One example of non-standard model of set theory different of ultrapowers to obtain independence results In chapter 3 of Jech book about set theory (1978),he mention that is possible
use models (M,E) nonstandard (E not well-founded) to get independence results in set theory (ZF or ZFC).
Anybody knows some example different than ultrapowers?
 A: Forcing and inner  model techniques are far more powerful at the moment for proving independence results - we don't know many ways to build non-well-founded models which are useful. E.g. the ultrapower construction isn't useful at all here, since the ultrapower has the same theory as the original structure!
One nice result, however, is the following:

If $M\models ZFC$ is countable, then $M$ has an (illfounded, possibly) end extension $N$ satisfying $ZFC+V=L$. (See e.g. Theorem 3.4 of this paper of Hamkins.)

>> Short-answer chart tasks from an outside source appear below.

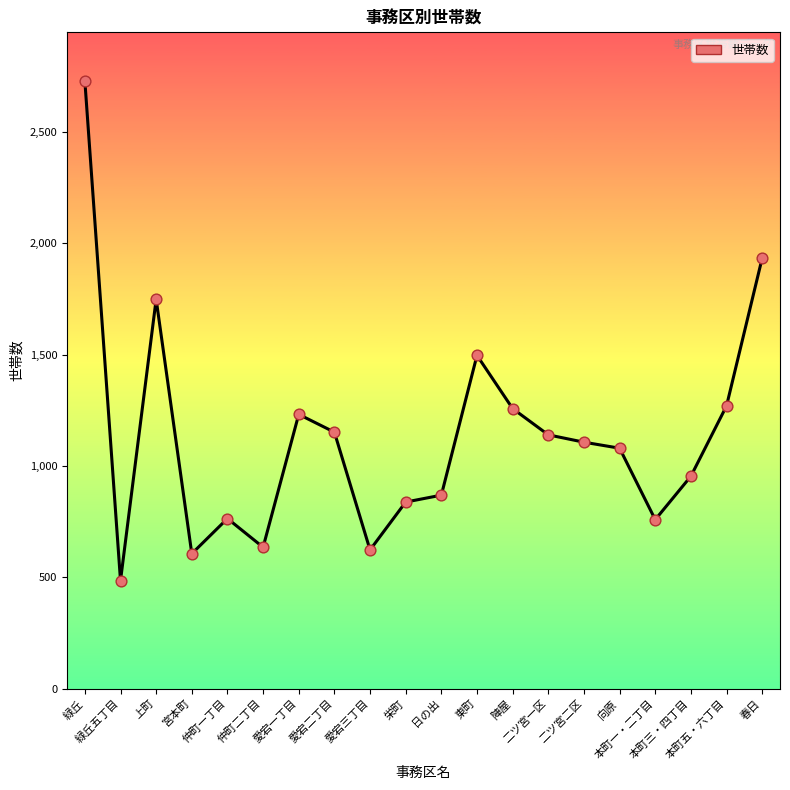

What is the change in value from 愛宕一丁目 to 本町三・四丁目?

-278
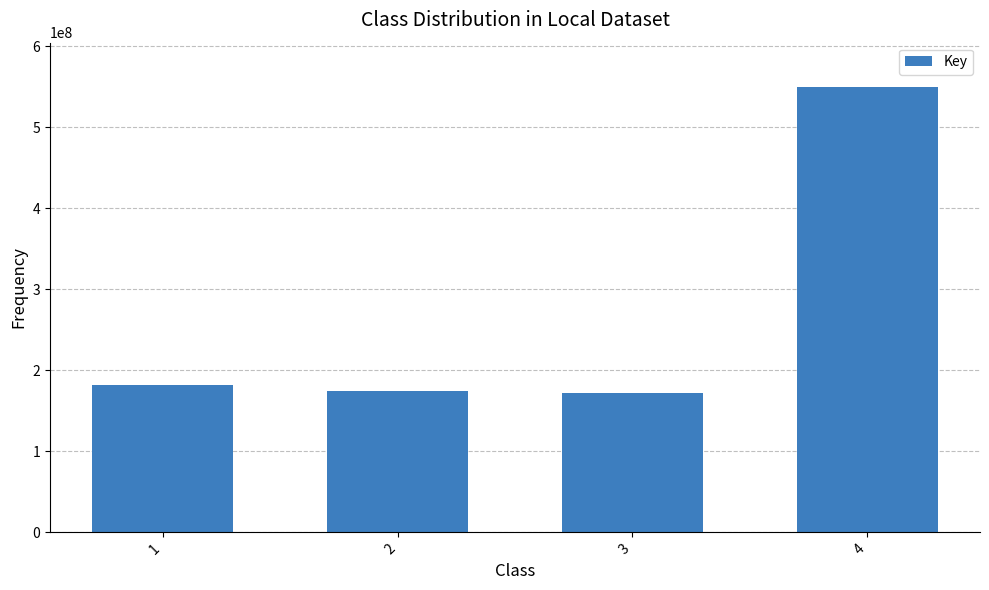

The value at 4 is 549226626. True or false?

True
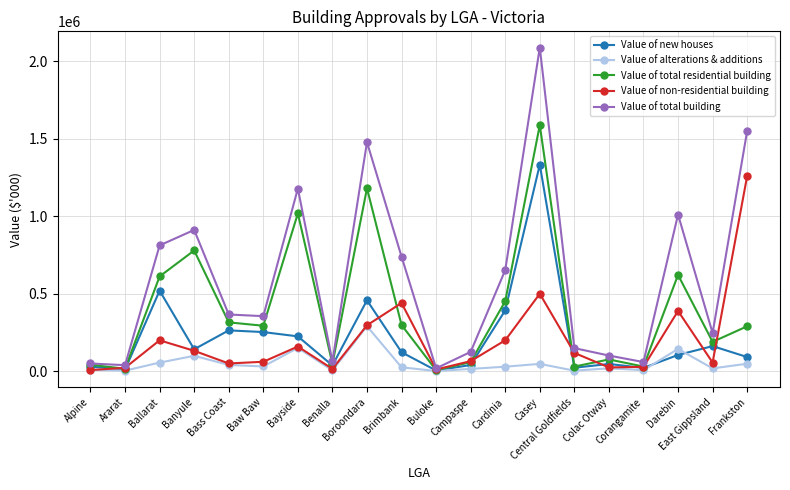

Which series has the largest total across all categories?

Value of total building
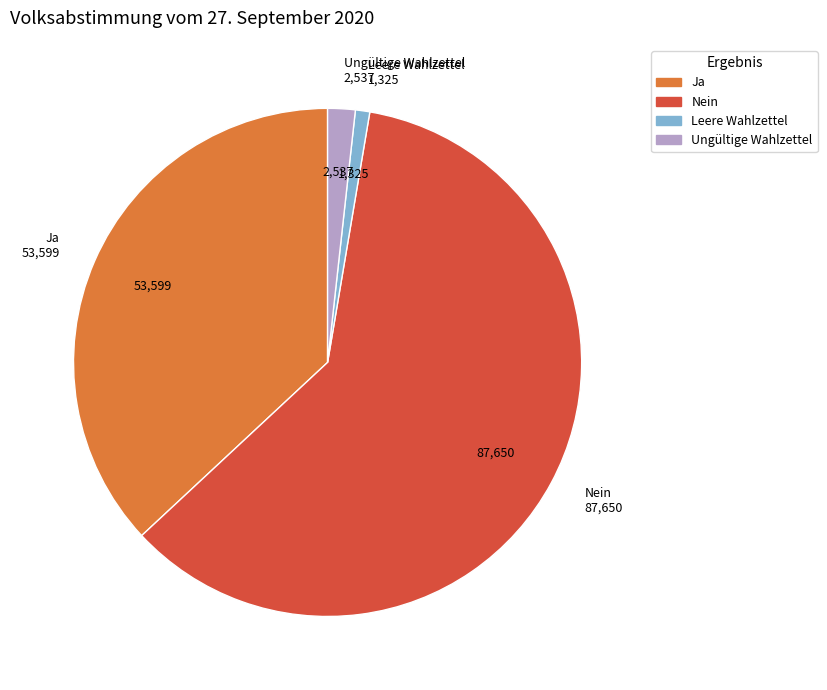

How many slices are in this pie chart?

4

$N$ is an end extension of $M$ if $M\subseteq N$ and for all $m\in M$, we have $\{n\in N: N\models n\in m\}=\{n\in M: M\models n\in m\}$, that is, elements of $M$ don't "gain new elements" in passing to $N$. For example, forcing extensions are end extensions.
Now, this lets us prove the following:

Let $\varphi$ be a $\Sigma_1$ sentence consistent with ZFC. Then $\varphi$ is consistent with ZFC+V=L.

Since if $\varphi$ is $\Sigma_1$ and true in $M$, and $N$ is an end extension of $M$, then $\varphi$ is true in $N$ as well.
But this is a very limited trick, and in general I think current applications of illfounded models for independence results are few and far between.